• Votre objectif
Présentez sous forme de liste numérotée les lignes des enregistrements, du tout début jusqu'à la ligne contenant « common name: Little Yellow » incluse, sans les lignes vides et sans aucune autre ligne.

• Enregistrements conservés
——
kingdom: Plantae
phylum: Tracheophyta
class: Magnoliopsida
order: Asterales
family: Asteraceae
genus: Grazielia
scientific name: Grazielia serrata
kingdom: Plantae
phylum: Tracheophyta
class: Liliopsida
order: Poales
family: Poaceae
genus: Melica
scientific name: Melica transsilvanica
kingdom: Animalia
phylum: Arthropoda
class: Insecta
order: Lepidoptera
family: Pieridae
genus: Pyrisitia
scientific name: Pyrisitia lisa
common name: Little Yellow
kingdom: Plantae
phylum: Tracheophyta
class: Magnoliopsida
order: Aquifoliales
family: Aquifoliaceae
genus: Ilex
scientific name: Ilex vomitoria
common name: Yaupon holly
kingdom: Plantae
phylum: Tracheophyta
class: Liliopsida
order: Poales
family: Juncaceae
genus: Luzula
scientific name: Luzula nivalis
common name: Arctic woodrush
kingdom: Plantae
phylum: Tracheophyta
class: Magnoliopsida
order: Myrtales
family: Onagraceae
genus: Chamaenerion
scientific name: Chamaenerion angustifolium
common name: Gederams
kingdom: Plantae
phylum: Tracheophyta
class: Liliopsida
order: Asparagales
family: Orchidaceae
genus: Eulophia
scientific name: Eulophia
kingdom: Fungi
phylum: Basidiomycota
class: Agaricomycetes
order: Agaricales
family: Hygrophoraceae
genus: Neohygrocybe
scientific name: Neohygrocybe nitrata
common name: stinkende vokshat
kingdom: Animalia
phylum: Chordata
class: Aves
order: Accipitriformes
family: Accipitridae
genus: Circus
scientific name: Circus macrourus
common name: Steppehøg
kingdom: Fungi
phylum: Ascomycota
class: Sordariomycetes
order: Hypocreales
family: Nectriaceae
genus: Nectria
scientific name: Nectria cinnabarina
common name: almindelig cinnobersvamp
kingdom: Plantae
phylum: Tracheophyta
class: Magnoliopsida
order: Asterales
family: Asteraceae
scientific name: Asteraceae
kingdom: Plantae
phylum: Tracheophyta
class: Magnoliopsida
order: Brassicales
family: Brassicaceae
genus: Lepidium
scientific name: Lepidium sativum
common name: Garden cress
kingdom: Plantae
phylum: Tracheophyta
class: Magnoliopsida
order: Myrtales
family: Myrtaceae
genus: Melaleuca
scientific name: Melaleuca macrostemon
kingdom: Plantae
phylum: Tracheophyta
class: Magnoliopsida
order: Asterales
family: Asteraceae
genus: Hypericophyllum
——
• Résultat de l'exercice
1. kingdom: Plantae
2. phylum: Tracheophyta
3. class: Magnoliopsida
4. order: Asterales
5. family: Asteraceae
6. genus: Grazielia
7. scientific name: Grazielia serrata
8. kingdom: Plantae
9. phylum: Tracheophyta
10. class: Liliopsida
11. order: Poales
12. family: Poaceae
13. genus: Melica
14. scientific name: Melica transsilvanica
15. kingdom: Animalia
16. phylum: Arthropoda
17. class: Insecta
18. order: Lepidoptera
19. family: Pieridae
20. genus: Pyrisitia
21. scientific name: Pyrisitia lisa
22. common name: Little Yellow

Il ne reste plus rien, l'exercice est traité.